TEXT SECTION:
__________________________________________________
Arkansas State University-Beebe (Beebe State) is a public community college in Arkansas.

Campuses 

Arkansas State University-Beebe
Arkansas State University-Beebe Searcy Campus
Arkansas State University-Beebe Heber Springs Campus
Arkansas State University-Beebe at Little Rock Air Force Base in Jacksonville
Arkansas State University-Beebe Online Campus

Academics

Admission 
For fall 2017 ASU-Beebe reported having 1,867 full-time students and 1,872 part-time students, for a total of 3,739 students, 59% of whom were female and 41% were male. The student body was predominantly white 80%, with 6% reporting as Hispanic/Latino, 6% as Black or African-American, and 1% as Asian.

Teaching and learning 
ASU-Beebe offers degrees and certificates such as associate degrees, technical certificates, and certificates of proficiency. The associate degree programs last for two years for full-time students.  Programs include liberal arts and sciences, general studies and humanities, health professions, and business, management, and marketing.
__________________________________________________
SUPPLIED INFORMATION:
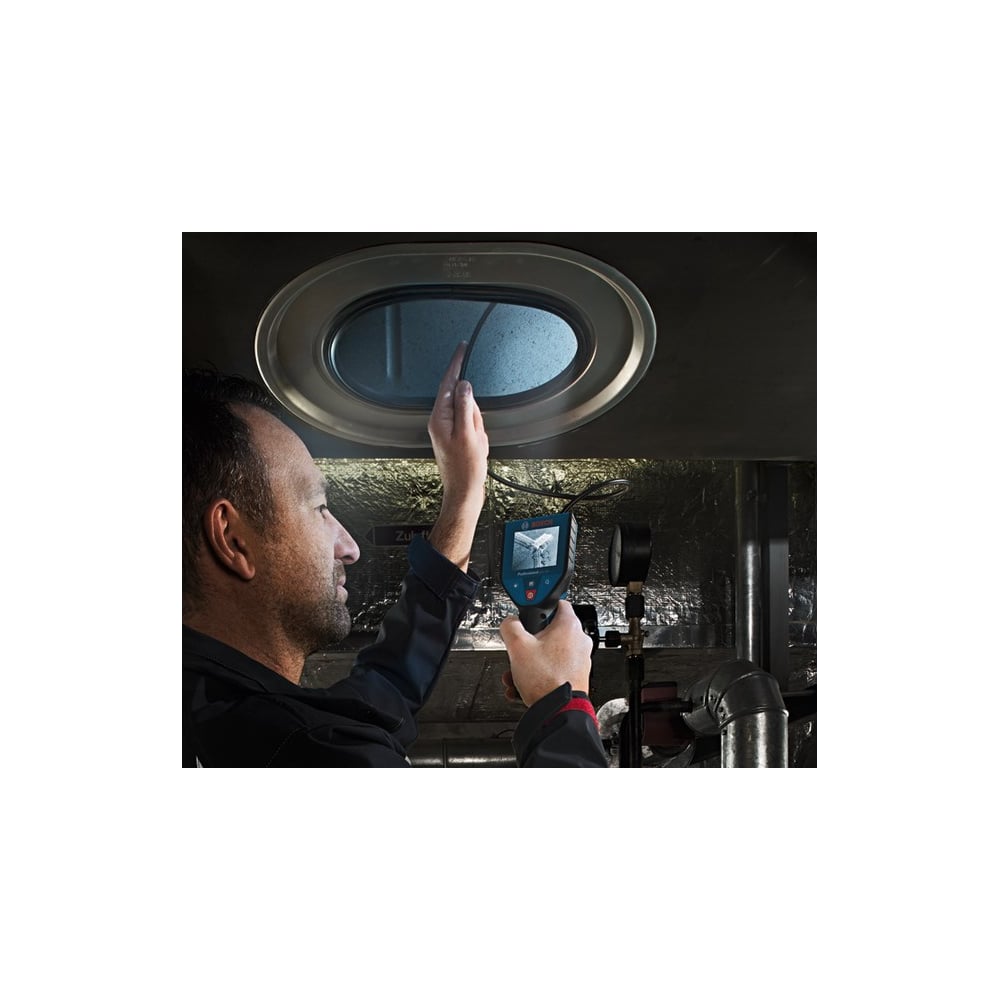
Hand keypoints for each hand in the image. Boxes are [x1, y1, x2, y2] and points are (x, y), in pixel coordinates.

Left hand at [426, 342, 489, 569]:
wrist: (464, 493)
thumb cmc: (465, 468)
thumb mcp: (469, 434)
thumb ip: (466, 406)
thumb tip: (464, 384)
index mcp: (439, 418)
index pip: (448, 383)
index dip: (456, 364)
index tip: (462, 347)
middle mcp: (440, 422)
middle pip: (462, 399)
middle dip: (475, 412)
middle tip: (476, 433)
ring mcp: (447, 430)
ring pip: (470, 413)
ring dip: (478, 426)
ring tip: (476, 444)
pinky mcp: (455, 438)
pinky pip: (472, 427)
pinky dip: (478, 435)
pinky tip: (477, 448)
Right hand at [499, 601, 593, 706]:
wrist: (558, 710)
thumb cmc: (546, 679)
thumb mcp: (517, 646)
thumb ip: (510, 627)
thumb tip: (509, 622)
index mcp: (569, 626)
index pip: (558, 603)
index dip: (541, 607)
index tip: (531, 613)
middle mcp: (579, 640)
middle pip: (549, 633)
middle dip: (529, 644)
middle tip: (519, 651)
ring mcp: (579, 660)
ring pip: (549, 654)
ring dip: (530, 663)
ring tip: (516, 674)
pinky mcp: (576, 676)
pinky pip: (553, 670)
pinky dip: (538, 675)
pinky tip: (523, 685)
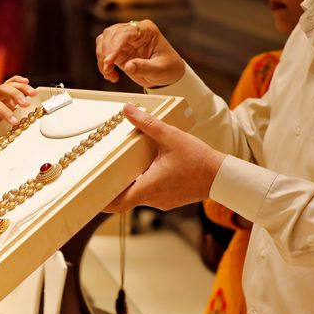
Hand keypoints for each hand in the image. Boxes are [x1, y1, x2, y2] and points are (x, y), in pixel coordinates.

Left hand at [0, 76, 37, 143]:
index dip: (5, 112)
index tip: (15, 121)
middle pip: (1, 90)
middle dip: (15, 95)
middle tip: (26, 103)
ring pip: (7, 85)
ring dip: (20, 88)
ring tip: (32, 94)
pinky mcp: (0, 97)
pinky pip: (8, 85)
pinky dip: (17, 82)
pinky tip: (25, 81)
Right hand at [96, 19, 185, 87]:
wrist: (168, 74)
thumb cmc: (168, 67)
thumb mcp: (160, 69)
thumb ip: (144, 67)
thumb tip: (128, 66)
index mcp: (146, 30)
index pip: (125, 32)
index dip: (114, 45)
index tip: (109, 61)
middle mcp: (134, 32)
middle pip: (111, 34)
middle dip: (106, 52)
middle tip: (107, 69)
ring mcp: (125, 40)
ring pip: (104, 41)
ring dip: (102, 58)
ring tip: (109, 73)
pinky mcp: (119, 50)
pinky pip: (103, 52)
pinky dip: (102, 64)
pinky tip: (110, 74)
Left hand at [105, 104, 224, 211]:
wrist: (224, 176)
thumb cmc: (199, 158)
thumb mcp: (170, 136)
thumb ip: (147, 123)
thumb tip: (127, 109)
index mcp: (148, 187)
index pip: (117, 203)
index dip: (101, 202)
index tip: (89, 197)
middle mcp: (153, 199)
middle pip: (125, 198)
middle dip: (113, 188)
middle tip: (100, 177)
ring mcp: (162, 201)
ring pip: (139, 195)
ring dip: (130, 184)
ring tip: (121, 169)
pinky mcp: (171, 199)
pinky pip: (151, 194)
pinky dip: (144, 184)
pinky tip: (145, 169)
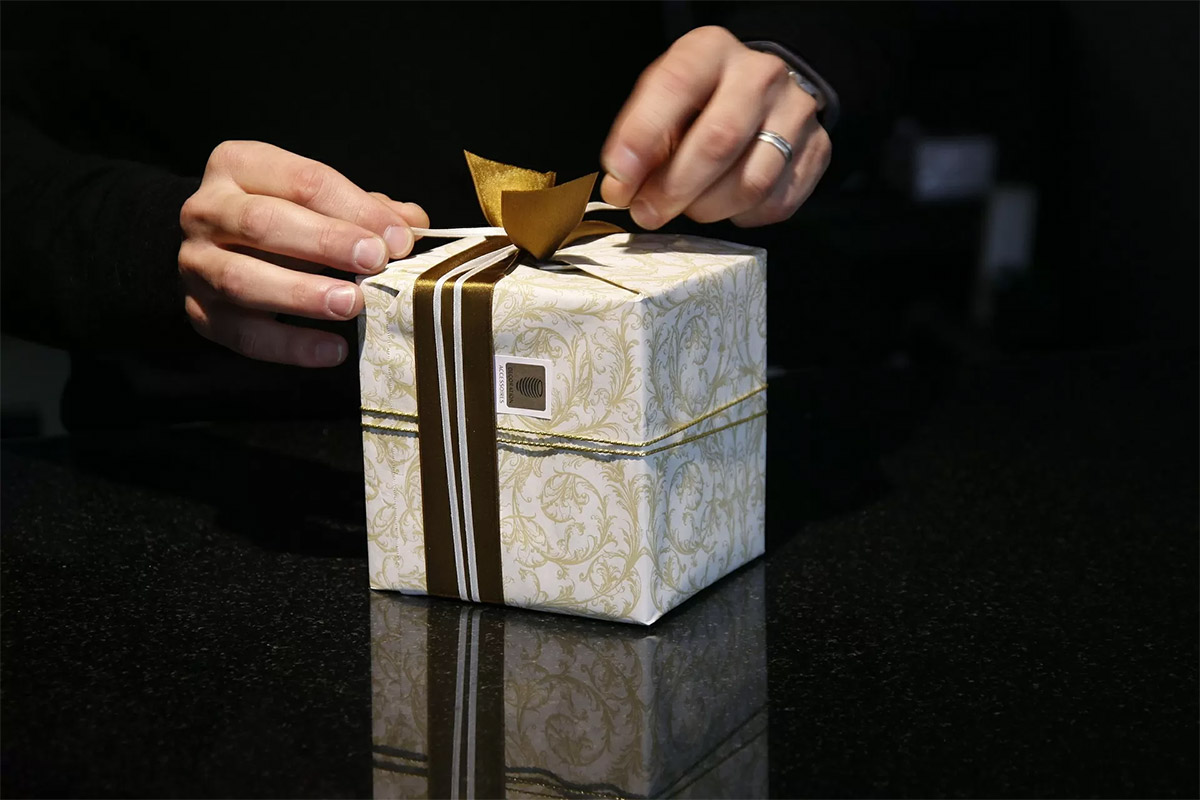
__________________________________________________
WORK INSTRUCTION 1: Rewrite the paragraph of the ASU-Beebe text that begins "ASU-Beebe offers degrees and certificates" as a bulleted list, keeping its main facts.
WORK INSTRUCTION 2: According to the ASU-Beebe text, how many part-time students did the college report for fall 2017?
WORK INSTRUCTION 3: From the ASU-Beebe text, extract the part that opens with the words containing "Teaching and learning" and closes with "management, and marketing.".
Rely only on the ASU-Beebe text.

TASK RESULT 1:
- Credentials offered: associate degrees, technical certificates, and certificates of proficiency
- Associate degree programs take two years for full-time students
- Program areas: liberal arts and sciences; general studies and humanities; health professions; and business, management, and marketing

TASK RESULT 2: 1,872 part-time students.

TASK RESULT 3:
Teaching and learning 
ASU-Beebe offers degrees and certificates such as associate degrees, technical certificates, and certificates of proficiency. The associate degree programs last for two years for full-time students.  Programs include liberal arts and sciences, general studies and humanities, health professions, and business, management, and marketing.